Text

Part I of Joan Biskupic’s series celebrated Chief Justice Roberts’s power. Part II praised Justice Gorsuch’s decisiveness. Now, Part III turns to Justice Kavanaugh. The portrait is not nearly as flattering. Biskupic’s third installment describes the Junior Justice’s failed efforts to adopt narrower grounds in the abortion and tax return cases. He comes off looking weak and ineffective. Indeed, his attempts at moderation are not based on sort of moderate first principles, but because he wants to look moderate after his bruising confirmation hearing. Appearances matter. I alluded to that sense in my NRO essay this morning. (I wrote that piece well before Biskupic’s series began). For now, I will consider each of Biskupic’s allegations about the newest member of the Court.

How I Read the Reports

When I read Biskupic’s reports, I am not particularly concerned about the substance. Joan is a good reporter, and I’ve come to know her well over the past decade. But her job is thankless. Reporters who cover the Court are in a tough spot. She may receive three leaks from three sources, all of which are in conflict. How is Biskupic to know which leak was accurate? There are some accounts that can be objectively verified. But with respect to discussions at the private conference, there is no way to confirm any particular account. As the saying goes, No one else was in the room where it happened.

As a result, I take all of Biskupic’s reports with a mound of salt. I understand that different people, on different sides of debates, see the issues very differently.

Tasks
[A] Using the passage on Joan Biskupic's Supreme Court series, decide whether each statement agrees with it. Answer yes or no for each, and quote the deciding words of the passage.
(i) The third installment portrays Justice Kavanaugh as favorably as the earlier parts portrayed Chief Justice Roberts and Justice Gorsuch.
(ii) The writer's NRO essay was written before Biskupic's series began.
(iii) Accounts of discussions at the private conference can be confirmed.
[B] According to the passage on Biskupic's series, over what period has the writer come to know her well?
[C] Carry the passage on Biskupic's Supreme Court series forward from its last sentence.

Information
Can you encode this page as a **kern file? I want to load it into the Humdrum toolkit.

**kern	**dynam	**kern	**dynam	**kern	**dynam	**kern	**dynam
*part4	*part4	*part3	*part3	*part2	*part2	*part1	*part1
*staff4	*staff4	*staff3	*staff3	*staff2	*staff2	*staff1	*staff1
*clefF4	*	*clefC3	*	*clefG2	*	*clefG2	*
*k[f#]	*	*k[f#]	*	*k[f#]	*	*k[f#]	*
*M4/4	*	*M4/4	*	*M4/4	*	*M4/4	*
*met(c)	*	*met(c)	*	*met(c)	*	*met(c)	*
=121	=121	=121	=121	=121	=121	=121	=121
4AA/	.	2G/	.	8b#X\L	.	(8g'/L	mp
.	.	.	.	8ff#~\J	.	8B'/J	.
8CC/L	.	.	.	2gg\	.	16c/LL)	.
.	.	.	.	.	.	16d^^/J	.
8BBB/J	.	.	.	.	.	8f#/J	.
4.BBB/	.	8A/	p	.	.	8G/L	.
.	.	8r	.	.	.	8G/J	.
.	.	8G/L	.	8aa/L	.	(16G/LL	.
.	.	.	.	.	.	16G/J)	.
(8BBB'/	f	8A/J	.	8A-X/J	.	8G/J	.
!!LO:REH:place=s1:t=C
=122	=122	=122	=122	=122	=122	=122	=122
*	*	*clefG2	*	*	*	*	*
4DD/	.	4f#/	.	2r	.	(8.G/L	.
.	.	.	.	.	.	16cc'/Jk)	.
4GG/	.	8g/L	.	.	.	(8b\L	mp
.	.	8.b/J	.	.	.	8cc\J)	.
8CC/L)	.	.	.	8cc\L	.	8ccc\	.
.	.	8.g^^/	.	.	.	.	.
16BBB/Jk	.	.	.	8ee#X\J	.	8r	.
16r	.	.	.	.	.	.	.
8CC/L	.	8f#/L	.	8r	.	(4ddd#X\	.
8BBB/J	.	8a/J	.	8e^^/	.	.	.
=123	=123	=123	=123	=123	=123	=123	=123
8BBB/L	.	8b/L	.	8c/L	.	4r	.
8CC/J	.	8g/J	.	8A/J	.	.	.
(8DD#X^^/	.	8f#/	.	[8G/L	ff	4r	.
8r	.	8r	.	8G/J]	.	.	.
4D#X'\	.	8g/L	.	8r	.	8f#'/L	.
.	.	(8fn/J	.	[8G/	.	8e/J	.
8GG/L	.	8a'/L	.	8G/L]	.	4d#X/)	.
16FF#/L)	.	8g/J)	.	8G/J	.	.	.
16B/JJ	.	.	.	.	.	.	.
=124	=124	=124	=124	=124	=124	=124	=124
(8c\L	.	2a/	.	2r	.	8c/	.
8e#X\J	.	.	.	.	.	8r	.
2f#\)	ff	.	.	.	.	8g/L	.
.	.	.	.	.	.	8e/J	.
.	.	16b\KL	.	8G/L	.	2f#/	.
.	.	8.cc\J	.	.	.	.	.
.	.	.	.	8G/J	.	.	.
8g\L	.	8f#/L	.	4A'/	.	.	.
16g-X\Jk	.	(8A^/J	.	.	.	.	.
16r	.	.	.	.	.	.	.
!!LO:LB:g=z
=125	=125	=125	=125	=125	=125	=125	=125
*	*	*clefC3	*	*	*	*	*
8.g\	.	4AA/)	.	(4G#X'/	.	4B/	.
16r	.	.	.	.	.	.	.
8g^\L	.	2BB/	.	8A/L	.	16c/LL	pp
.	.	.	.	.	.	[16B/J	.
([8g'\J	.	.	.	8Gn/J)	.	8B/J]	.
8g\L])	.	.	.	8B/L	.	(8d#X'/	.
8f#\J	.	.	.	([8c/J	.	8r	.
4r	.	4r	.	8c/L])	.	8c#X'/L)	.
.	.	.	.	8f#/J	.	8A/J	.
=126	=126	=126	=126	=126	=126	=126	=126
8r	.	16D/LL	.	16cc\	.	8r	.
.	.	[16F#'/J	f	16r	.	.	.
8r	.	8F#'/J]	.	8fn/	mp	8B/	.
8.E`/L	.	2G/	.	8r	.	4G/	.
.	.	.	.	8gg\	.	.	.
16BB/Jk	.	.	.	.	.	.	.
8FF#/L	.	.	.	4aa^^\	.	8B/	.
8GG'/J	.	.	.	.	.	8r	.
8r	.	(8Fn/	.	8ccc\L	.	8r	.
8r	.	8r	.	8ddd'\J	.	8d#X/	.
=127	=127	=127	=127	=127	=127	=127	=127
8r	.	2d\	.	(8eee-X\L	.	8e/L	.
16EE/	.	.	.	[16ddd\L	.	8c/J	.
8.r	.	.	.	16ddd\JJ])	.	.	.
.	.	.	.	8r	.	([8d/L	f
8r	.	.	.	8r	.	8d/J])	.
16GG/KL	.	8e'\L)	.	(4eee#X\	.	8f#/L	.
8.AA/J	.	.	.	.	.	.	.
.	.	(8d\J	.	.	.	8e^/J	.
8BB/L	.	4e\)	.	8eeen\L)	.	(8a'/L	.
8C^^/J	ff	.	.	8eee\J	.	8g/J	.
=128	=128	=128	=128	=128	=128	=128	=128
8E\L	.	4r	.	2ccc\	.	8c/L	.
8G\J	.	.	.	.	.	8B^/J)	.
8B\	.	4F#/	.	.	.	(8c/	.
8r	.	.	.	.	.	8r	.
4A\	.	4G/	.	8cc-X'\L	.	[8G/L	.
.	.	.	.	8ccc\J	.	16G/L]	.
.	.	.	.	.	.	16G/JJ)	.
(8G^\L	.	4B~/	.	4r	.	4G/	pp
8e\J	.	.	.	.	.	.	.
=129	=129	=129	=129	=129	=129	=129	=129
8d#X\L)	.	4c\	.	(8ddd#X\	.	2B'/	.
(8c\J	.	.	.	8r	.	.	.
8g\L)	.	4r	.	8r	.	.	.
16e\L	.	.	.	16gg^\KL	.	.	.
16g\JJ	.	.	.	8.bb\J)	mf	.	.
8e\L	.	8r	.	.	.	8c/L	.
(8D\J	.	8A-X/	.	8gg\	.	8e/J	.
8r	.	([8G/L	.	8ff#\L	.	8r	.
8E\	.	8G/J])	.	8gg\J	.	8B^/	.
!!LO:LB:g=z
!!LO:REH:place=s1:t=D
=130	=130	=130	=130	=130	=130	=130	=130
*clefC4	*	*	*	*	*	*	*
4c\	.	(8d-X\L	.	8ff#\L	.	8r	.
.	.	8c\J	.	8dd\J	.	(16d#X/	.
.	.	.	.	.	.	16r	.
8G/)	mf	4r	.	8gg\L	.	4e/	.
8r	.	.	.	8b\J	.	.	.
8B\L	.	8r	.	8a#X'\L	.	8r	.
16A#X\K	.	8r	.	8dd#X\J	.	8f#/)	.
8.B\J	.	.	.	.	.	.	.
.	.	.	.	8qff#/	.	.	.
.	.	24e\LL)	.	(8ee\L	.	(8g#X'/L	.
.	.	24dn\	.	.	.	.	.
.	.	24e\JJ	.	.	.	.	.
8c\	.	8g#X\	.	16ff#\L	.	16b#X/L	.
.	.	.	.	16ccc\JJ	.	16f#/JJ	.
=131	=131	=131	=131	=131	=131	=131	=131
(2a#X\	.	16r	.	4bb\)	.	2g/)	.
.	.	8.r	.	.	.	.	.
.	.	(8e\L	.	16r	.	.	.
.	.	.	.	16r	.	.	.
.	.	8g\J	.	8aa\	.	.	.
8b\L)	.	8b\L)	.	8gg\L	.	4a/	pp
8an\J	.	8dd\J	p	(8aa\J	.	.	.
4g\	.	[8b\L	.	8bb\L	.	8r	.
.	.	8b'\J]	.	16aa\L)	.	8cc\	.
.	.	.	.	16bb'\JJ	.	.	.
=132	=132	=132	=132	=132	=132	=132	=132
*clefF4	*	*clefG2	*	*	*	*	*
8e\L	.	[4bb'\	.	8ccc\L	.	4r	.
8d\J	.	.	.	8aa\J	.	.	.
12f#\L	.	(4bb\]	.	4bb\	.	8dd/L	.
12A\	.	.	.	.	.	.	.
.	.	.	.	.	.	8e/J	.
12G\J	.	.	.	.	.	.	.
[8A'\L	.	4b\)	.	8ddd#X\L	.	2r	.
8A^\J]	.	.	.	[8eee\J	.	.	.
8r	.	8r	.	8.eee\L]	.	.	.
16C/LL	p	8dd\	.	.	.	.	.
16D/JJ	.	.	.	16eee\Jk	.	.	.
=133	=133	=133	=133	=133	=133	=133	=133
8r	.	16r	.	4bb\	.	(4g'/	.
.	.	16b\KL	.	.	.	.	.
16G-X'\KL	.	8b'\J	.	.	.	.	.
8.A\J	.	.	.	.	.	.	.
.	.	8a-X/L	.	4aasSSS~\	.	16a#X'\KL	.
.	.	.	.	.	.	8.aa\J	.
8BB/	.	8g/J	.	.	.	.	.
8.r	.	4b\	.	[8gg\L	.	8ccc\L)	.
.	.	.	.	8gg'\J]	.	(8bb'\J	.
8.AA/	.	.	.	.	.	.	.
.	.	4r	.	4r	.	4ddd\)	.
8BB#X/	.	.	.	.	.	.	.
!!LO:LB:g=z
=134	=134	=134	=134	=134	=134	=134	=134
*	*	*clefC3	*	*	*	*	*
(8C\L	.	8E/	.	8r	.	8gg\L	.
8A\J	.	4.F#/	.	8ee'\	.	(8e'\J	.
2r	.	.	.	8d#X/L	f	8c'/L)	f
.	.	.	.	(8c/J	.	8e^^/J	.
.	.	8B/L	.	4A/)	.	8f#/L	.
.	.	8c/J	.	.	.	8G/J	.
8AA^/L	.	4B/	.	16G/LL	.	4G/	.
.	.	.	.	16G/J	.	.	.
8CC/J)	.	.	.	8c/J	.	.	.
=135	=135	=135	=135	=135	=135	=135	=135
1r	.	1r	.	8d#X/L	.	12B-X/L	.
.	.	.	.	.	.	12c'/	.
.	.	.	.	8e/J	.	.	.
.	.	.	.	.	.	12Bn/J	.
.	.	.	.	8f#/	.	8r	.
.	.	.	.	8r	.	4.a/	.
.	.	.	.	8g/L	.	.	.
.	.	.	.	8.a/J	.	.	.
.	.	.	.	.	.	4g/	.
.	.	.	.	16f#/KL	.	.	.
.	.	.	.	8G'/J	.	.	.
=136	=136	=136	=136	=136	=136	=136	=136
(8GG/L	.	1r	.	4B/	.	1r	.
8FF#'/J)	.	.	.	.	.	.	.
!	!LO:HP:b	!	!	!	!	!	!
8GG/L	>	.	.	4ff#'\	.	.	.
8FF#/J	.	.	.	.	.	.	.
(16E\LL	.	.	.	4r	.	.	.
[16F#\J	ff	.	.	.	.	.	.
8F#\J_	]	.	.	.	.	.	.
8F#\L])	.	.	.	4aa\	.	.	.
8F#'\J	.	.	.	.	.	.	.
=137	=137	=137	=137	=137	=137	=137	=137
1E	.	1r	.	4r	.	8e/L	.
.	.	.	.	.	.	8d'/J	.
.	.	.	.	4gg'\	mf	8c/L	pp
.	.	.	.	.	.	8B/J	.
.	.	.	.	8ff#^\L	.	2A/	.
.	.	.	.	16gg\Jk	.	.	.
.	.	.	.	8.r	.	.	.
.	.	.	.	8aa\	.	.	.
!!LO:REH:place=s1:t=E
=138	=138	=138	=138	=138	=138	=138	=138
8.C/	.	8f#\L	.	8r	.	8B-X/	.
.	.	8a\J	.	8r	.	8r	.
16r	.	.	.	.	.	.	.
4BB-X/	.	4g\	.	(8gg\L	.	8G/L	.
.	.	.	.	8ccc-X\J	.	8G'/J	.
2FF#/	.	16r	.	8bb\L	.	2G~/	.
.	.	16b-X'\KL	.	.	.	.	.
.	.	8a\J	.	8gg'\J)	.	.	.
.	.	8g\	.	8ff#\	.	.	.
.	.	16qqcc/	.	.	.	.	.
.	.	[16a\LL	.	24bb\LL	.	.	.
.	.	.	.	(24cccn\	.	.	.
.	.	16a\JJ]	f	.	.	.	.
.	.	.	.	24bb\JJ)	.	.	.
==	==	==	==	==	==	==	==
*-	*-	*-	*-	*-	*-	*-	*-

Answers provided
[A]
(i) No: "The portrait is not nearly as flattering."
(ii) Yes: "I wrote that piece well before Biskupic’s series began"
(iii) No: "there is no way to confirm any particular account."

[B] Over the past decade.

[C]
I am far more interested in ferreting out the competing narratives in her reporting. I don’t think Biskupic is trying to advance any particular narrative. Truly. She is a good journalist. Biskupic is doing her best to thread together the narratives of her sources. For example, her account of the voting lineups in Bostock doesn’t quite add up. She may not know the precise chronology. And she cannot inspect the docket books to see “how the sausage is made.”

The narrative for Part III is patent: Kavanaugh is image-conscious, weak, and ineffective.

Kavanaugh-Post Confirmation

We are now nearly two years from Justice Kavanaugh’s confirmation hearing. But Biskupic tells us that the pain “remain[s] fresh”–for Kavanaugh, that is, not Christine Blasey Ford.

His searing confirmation hearings, when he denied allegations that he had sexually assaulted Christine Blasey Ford when they were teenagers, remain fresh. He decried the claims as part of a vengeful partisan campaign against him.

How does Biskupic know that these pains “remain fresh.” Here, and at specific points of the story, Biskupic does not rely on any sourcing. Rather, she hedges. For example, Kavanaugh “appears keenly aware.”

Having undergone that divisive battle, Kavanaugh, in his writing, appears keenly aware of tenuous public opinion of him and ready to adopt a posture of conciliation with his colleagues as he tries to influence deliberations on cases.

Huh? Everywhere else, Biskupic writes that she has multiple sources. But with respect to Kavanaugh’s feelz, she cites nothing. What happened? Perhaps Biskupic has no source. Or her source–let’s call him BK–told her not to describe the sourcing here.

We learn that Kavanaugh has “demonstrated a pattern of trying to publicly appeal to both sides.”

Throughout the recent court session, as Kavanaugh revealed a desire to avoid certain thorny dilemmas, the newest justice also demonstrated a pattern of trying to publicly appeal to both sides.

Pattern, meaning that there were several instances of this behavior. What did Kavanaugh do? He tried to “please dueling factions.”

Behind closed doors, he looks to please dueling factions of the court as he seeks to move beyond the angry and defiant image he projected in 2018.

Here, there is no sourcing on why he trying to please the factions. How does Biskupic know why Kavanaugh did what he did. Again, this seems to come from Kavanaugh himself.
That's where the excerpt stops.